Take the entries below and print only the lines from the one with "vase: present [45,483,121,630]" through the one with "laptop: present [422,471,564,594]", exactly as they stand, both ends included.

_Task material_
################
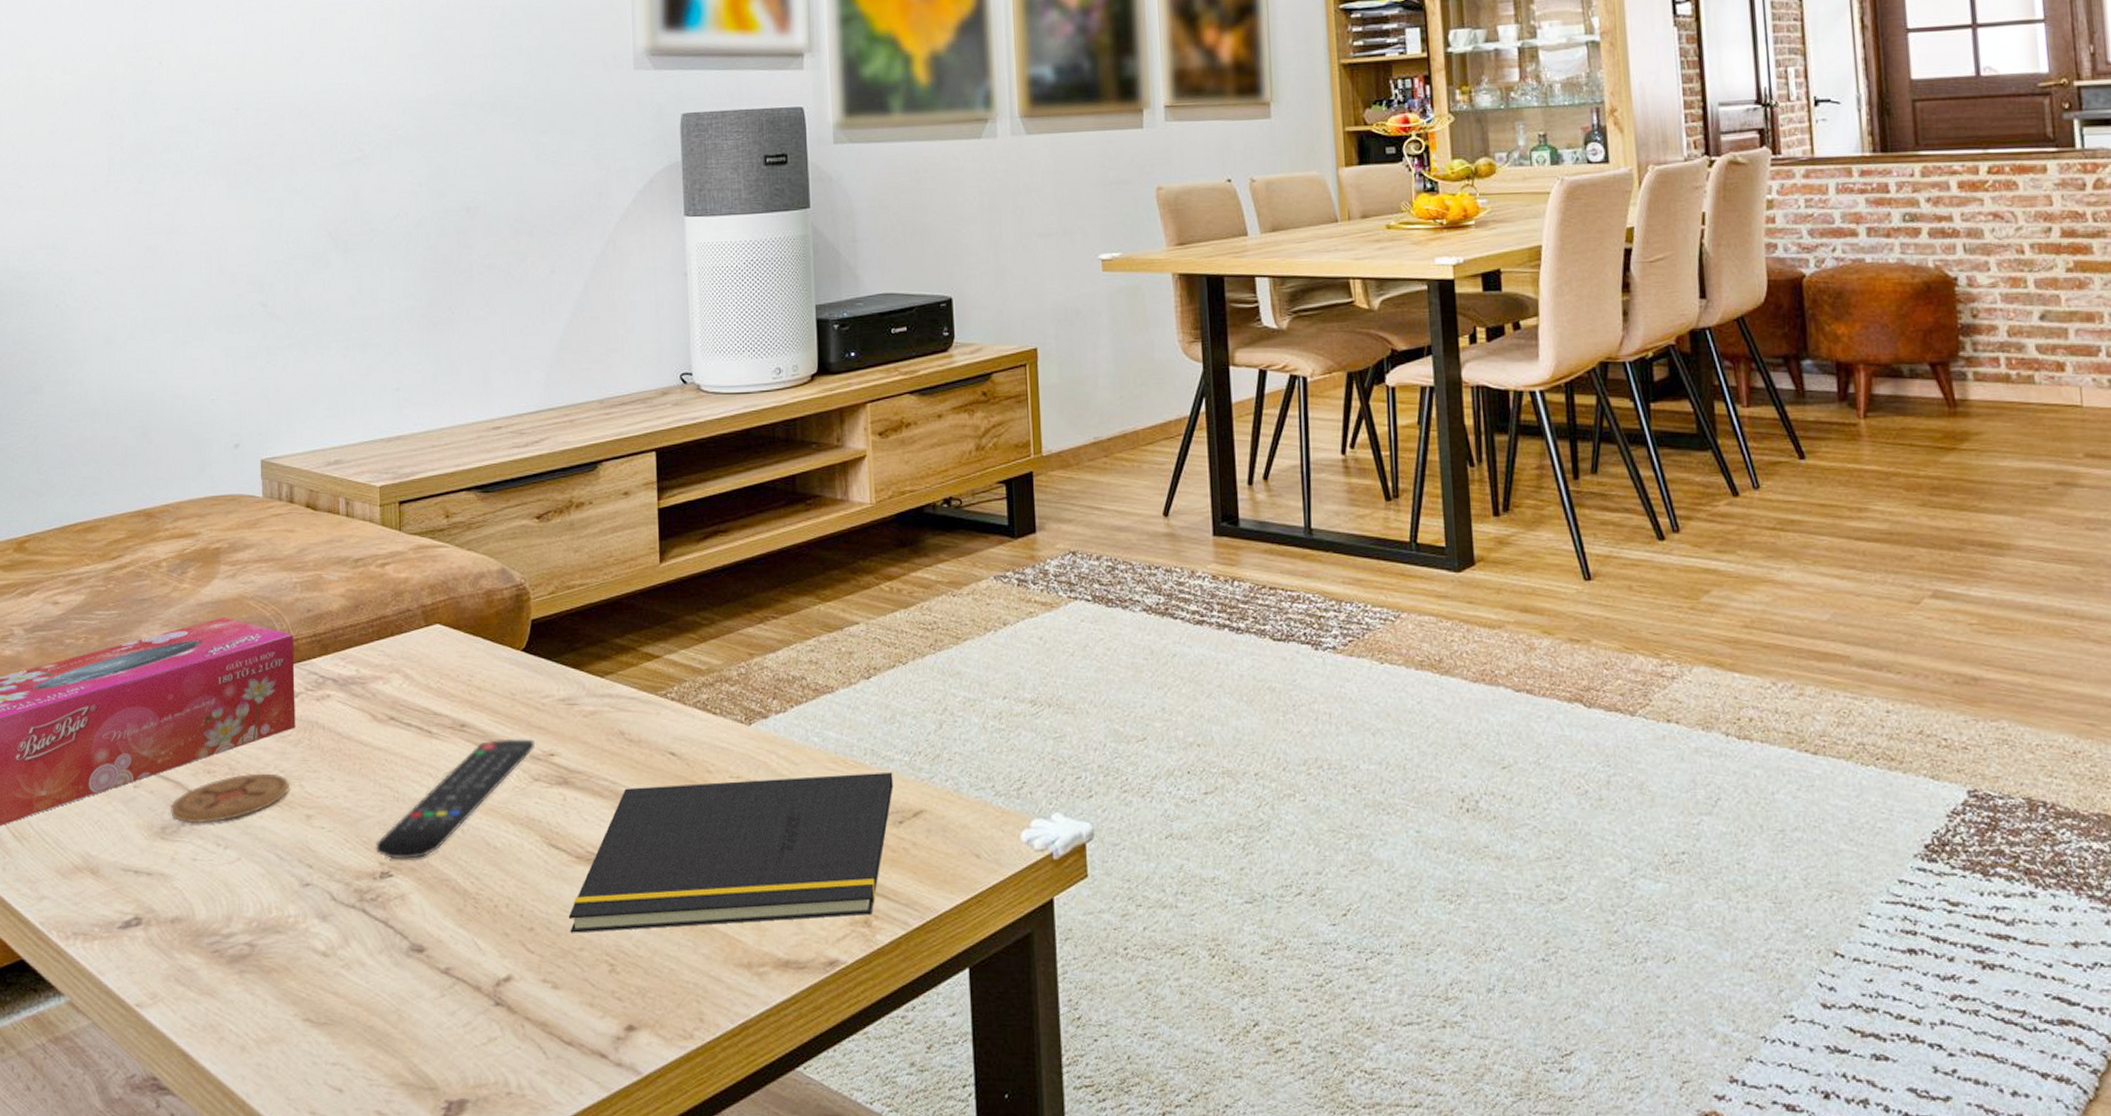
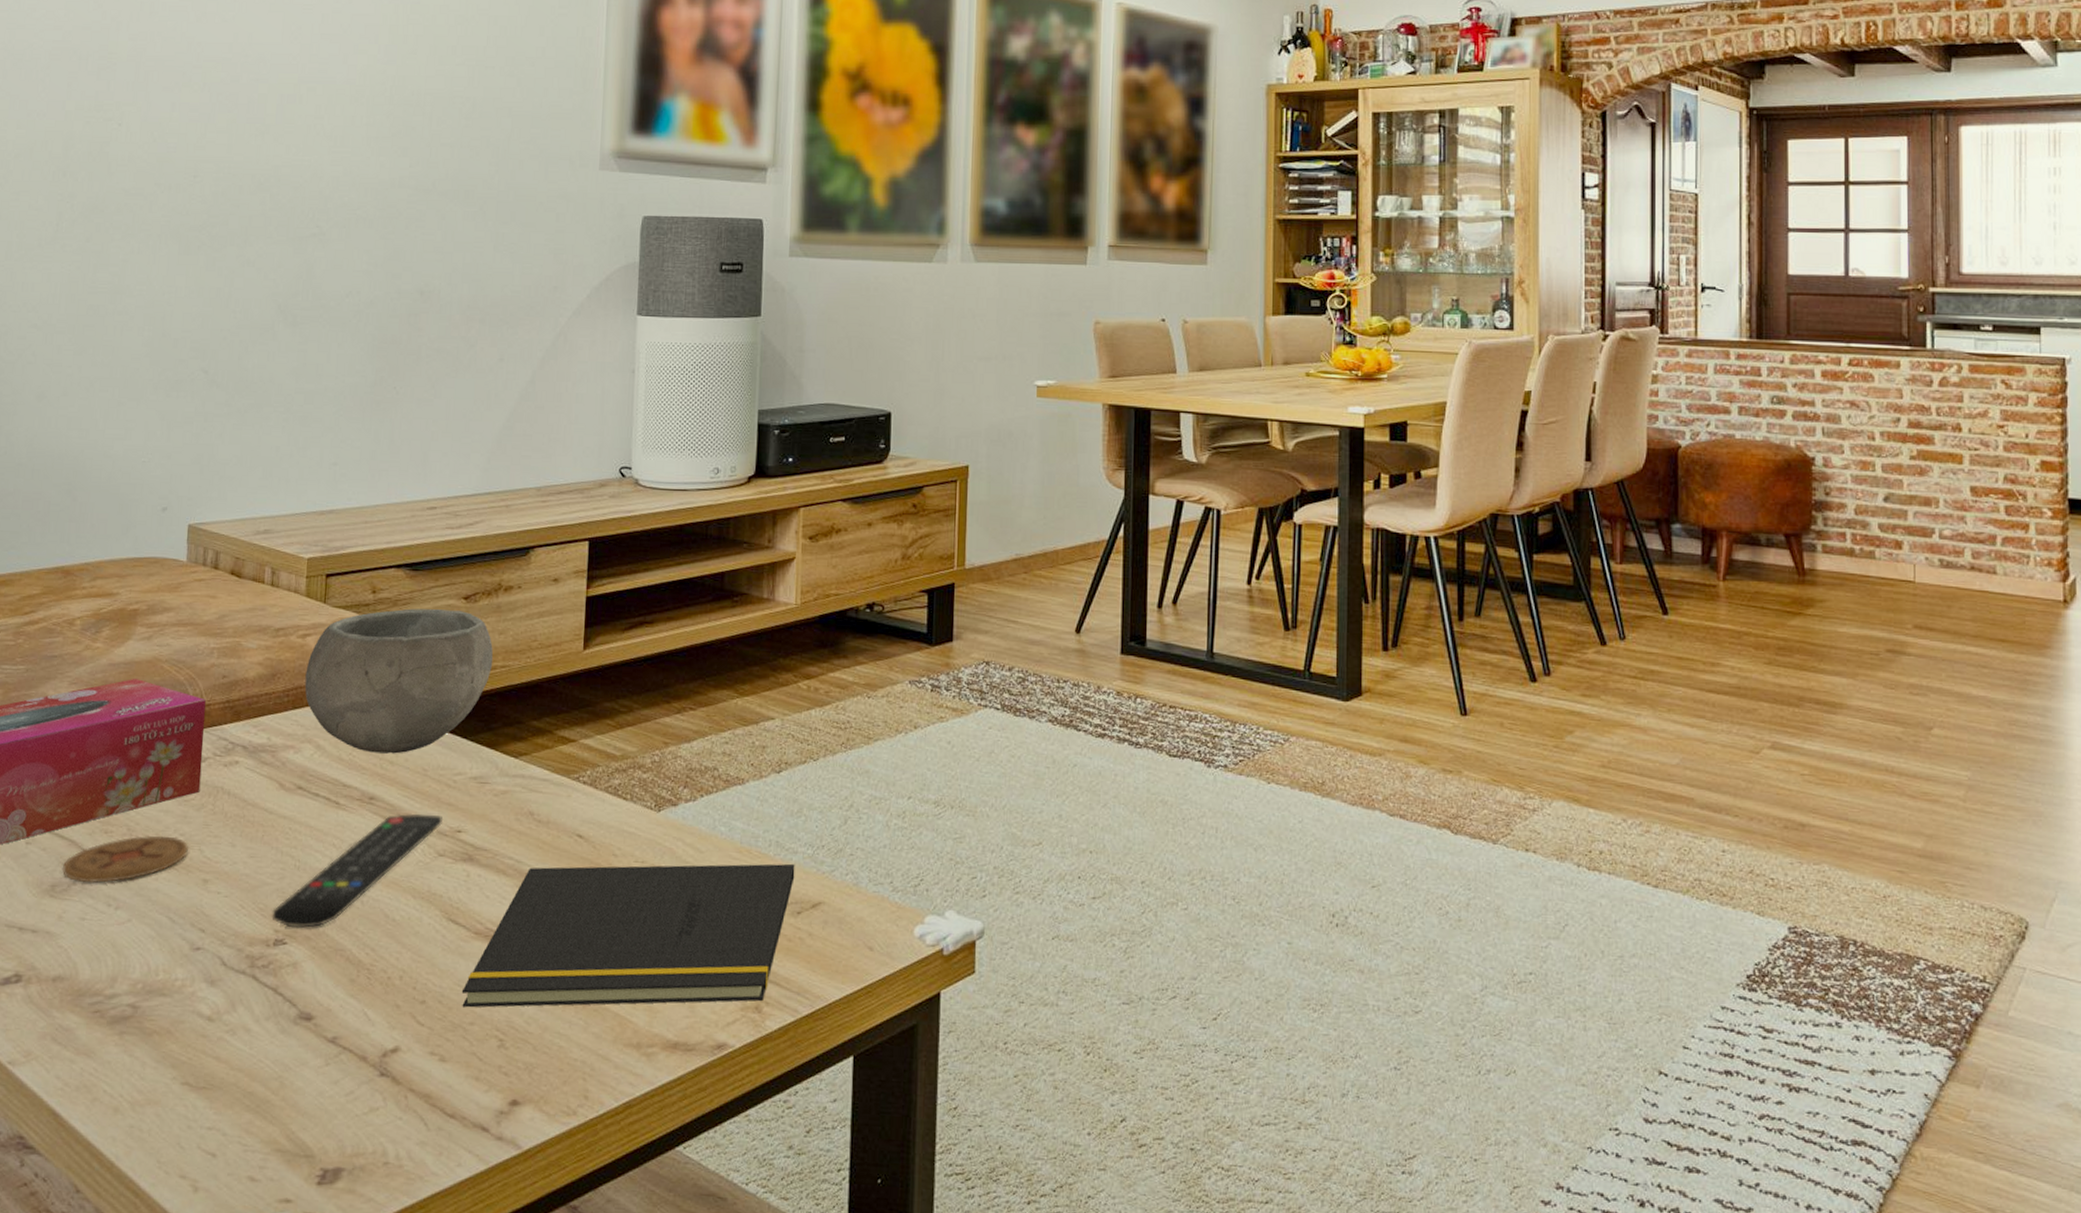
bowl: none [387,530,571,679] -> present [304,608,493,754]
################
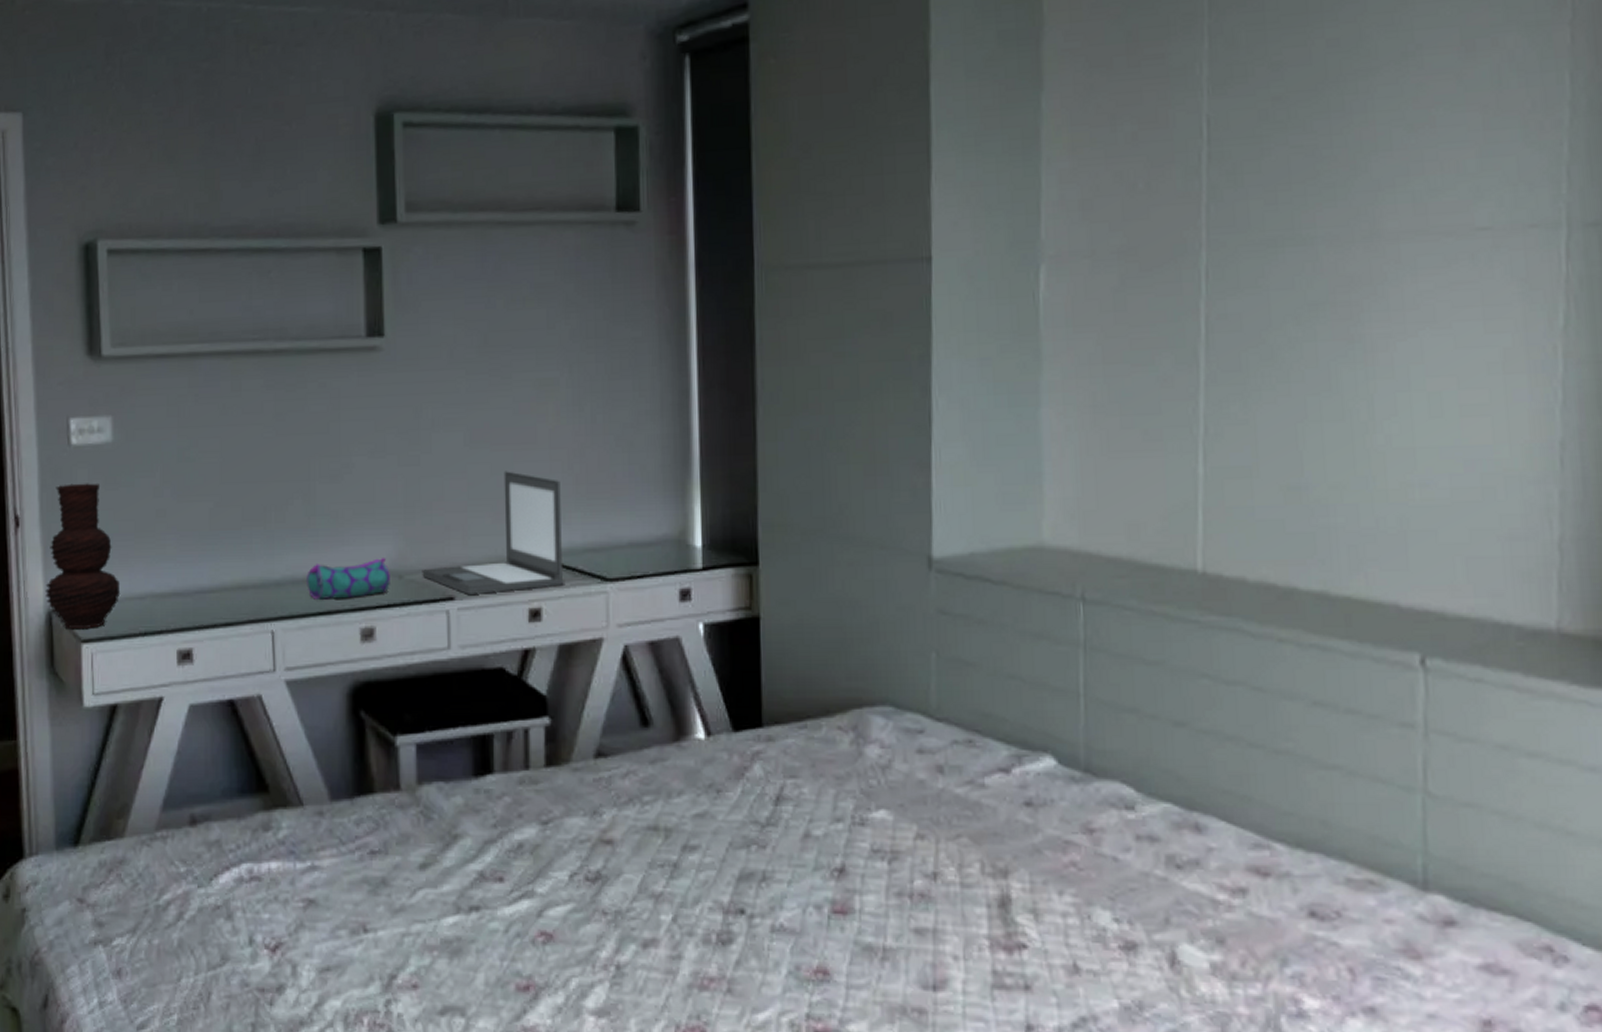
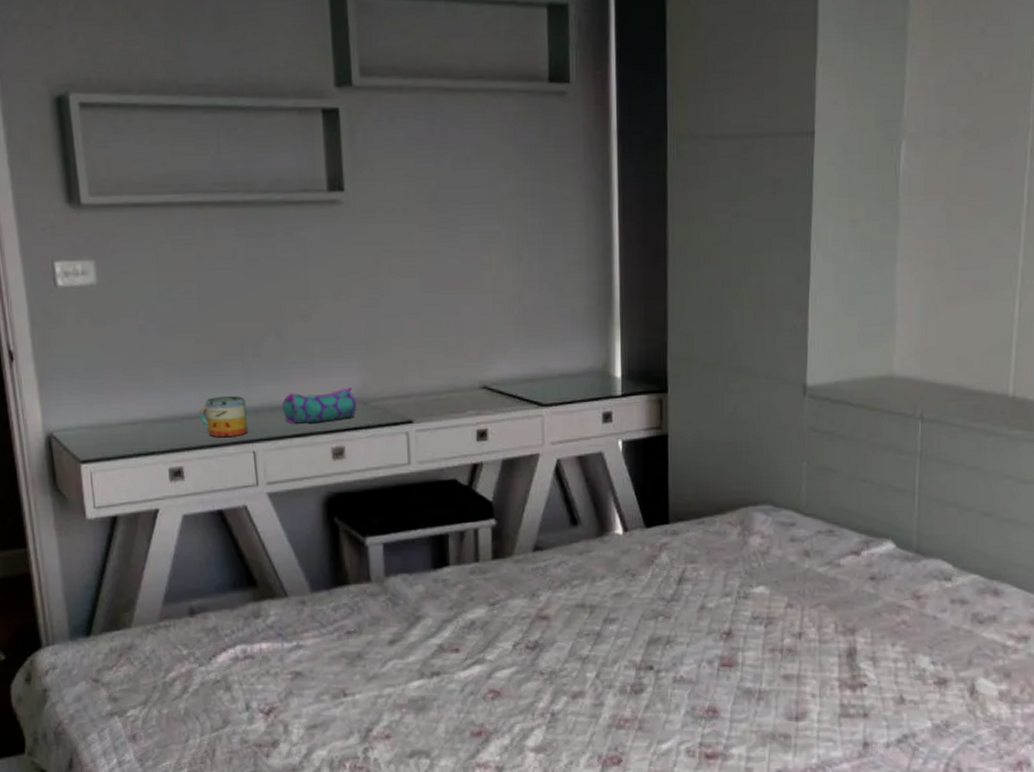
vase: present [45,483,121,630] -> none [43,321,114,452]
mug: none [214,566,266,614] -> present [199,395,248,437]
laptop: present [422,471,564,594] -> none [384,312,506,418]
################
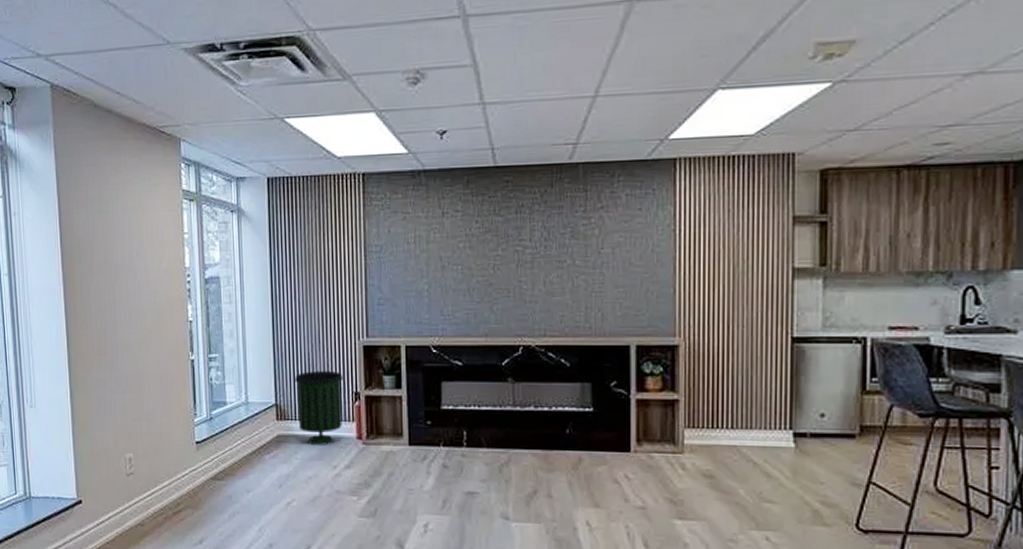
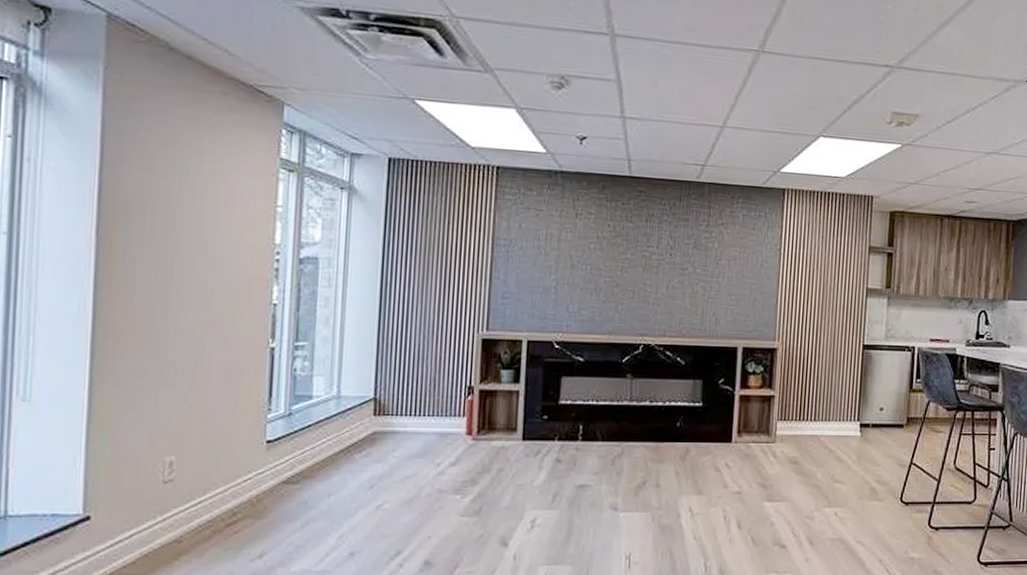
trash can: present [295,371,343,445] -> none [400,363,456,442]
################
_Response to this exercise_
vase: present [45,483,121,630] -> none [43,321,114,452]
mug: none [214,566,266,614] -> present [199,395,248,437]
laptop: present [422,471,564,594] -> none [384,312,506,418]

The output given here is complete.